Feili, que fez uma tatuagem da Estrela de Davi enquanto estava na Turquia, disse que também foi convidado para ir aos Estados Unidos, mas optou por Israel. Ele disse que não se encontrou com qualquer autoridade israelense desde sua chegada.

Hagai Kalai, advogado de Tel Aviv que está representando Feili, disse que ele não está recebendo nenhum tratamento especial enquanto o pedido de asilo tramita pelos canais normais.

Israel, que agora conta com uma população de dezenas de milhares de imigrantes da África, é conhecido por ser rígido nos pedidos de asilo, visando impedir um afluxo maior. As autoridades não podem deportar Feili enquanto o comitê não decidir a respeito da concessão do status de refugiado, mas o processo leva tempo.

"Enquanto isso", disse Kalai, "ele não tem licença para trabalho nem seguro-saúde, de modo que é um tanto problemático".

Feili reluta em falar em detalhes sobre suas experiências com as autoridades iranianas, apesar de ter dito que foi demitido de seu emprego como editor em uma editora depois que seu livro mais recente foi publicado na Alemanha. Kalai disse ter entendido que Feili foi detido três vezes pelas forças do governo e que foi "humilhado, talvez até mesmo torturado".

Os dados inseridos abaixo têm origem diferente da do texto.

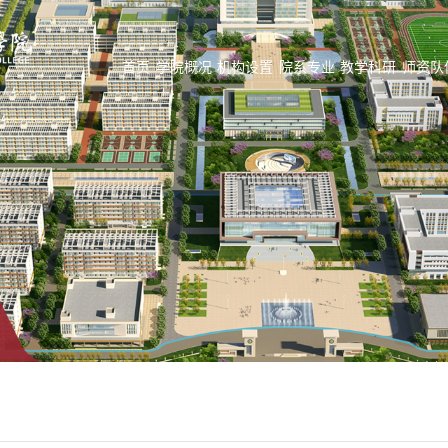
首页
学院概况
机构设置
院系专业
教学科研
师资队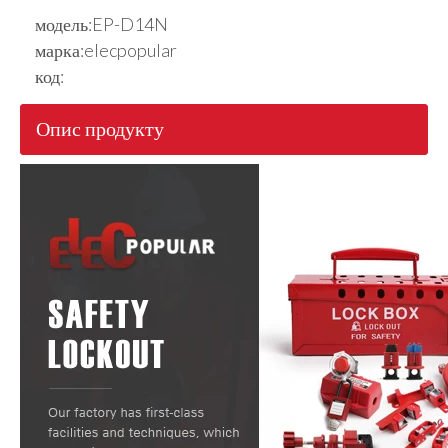
модель:
EP-D14N
марка:
elecpopular
код:
Опис продукту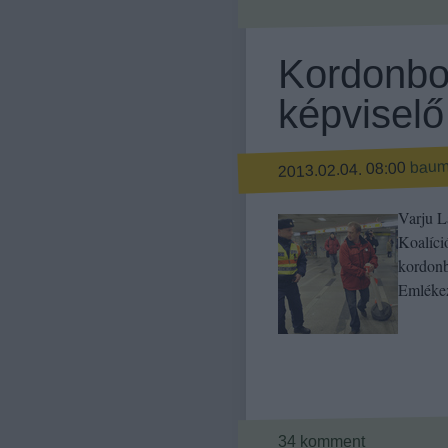
Kordonbon
képviselő
bau
2013.02.04. 08:00
Varju L
Koalíci
kordonb
Emléke
34
komment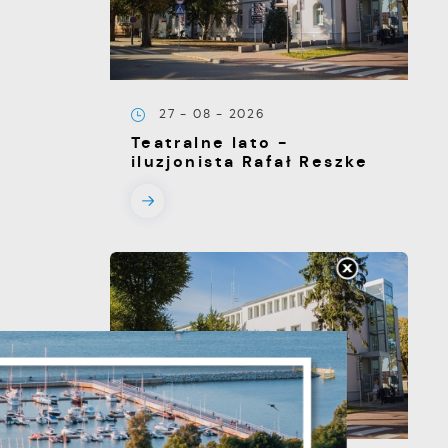
27 - 08 - 2026
Teatralne lato -
iluzjonista Rafał Reszke
s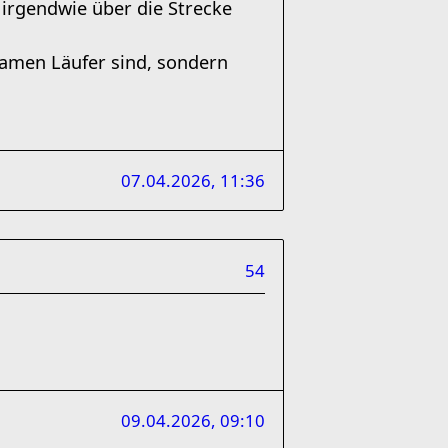
 irgendwie über die Strecke
gsamen Läufer sind, sondern
07.04.2026, 11:36
54
09.04.2026, 09:10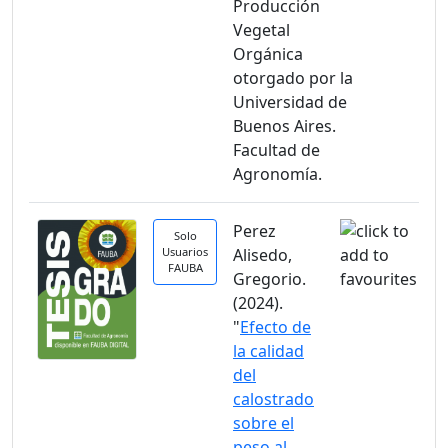
Producción
Vegetal
Orgánica
otorgado por la
Universidad de
Buenos Aires.
Facultad de
Agronomía.
Perez
Solo
Usuarios
Alisedo,
FAUBA
Gregorio.
(2024).
"
Efecto de
la calidad
del
calostrado
sobre el
peso al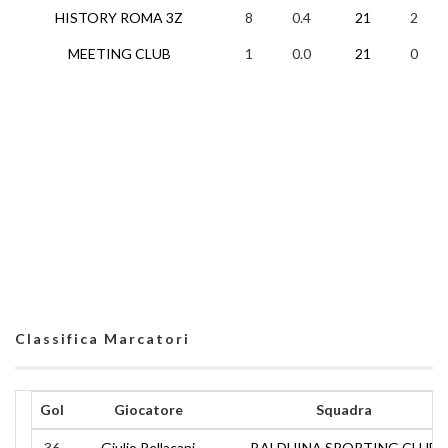
HISTORY ROMA 3Z
8
0.4
21
2
2
MEETING CLUB
1
0.0
21
0
1
Classifica Marcatori
Gol
Giocatore
Squadra
36
Giulio Pellacani
BALDUINA SPORTING CLUB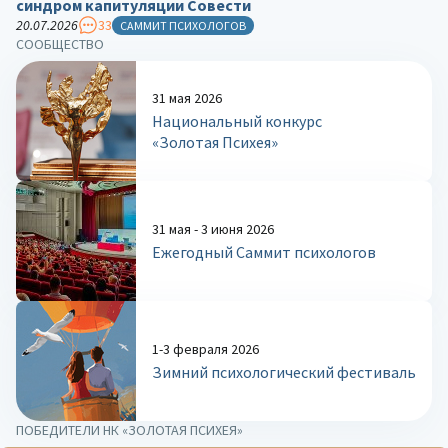
синдром капитуляции Совести
20.07.2026
33
САММИТ ПСИХОЛОГОВ
СООБЩЕСТВО
31 мая 2026
Национальный конкурс
«Золотая Психея»
31 мая - 3 июня 2026
Ежегодный Саммит психологов
1-3 февраля 2026
Зимний психологический фестиваль
ПОБЕДИТЕЛИ НК «ЗОЛОТАЯ ПСИХЕЯ»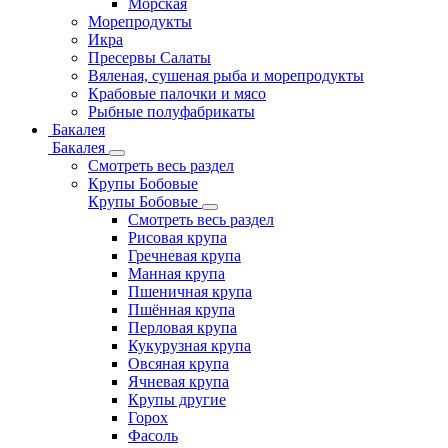
Морская
Морепродукты
Икра
Пресервы Салаты
Вяленая, сушеная рыба и морепродукты
Крабовые палочки и мясо
Рыбные полуфабрикаты
Бакалея
Бакалея
Смотреть весь раздел
Крупы Бобовые
Крупы Бобовые
Смотреть весь раздел
Рисовая крупа
Гречневая крупа
Манная крупа
Пшеничная крупа
Пшённая крупа
Перловая крупа
Кукурузная крупа
Овсяная крупа
Ячневая крупа
Крупы другие
Горох
Фасоль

Um artigo publicado pelo "Daily Beast" em 2014 descreveu Feili como tendo saído recentemente de seu terceiro e mais longo período sob detenção, dizendo que ele foi mantido em um contêiner de carga por 44 dias.

Feili disse que mantêm contato quase diário com sua família no Irã via Skype.

Ele notou que o governo iraniano não reconhece a homossexualidade nem refere-se a ela por nome, a descrevendo como um "desvio", da mesma forma como se recusa a reconhecer ou mencionar Israel pelo nome. Muitas pessoas acharam que ele foi tolo em ser tão aberto a respeito de sua sexualidade no Irã, ele disse, mas ele queria inspirar outros.

"Acredito ser ainda mais perigoso quando as pessoas vivem escondidas, atrás de falsas identidades", ele disse. "Com o tempo, você começa a mentir para si mesmo e se torna isolado em sua solidão."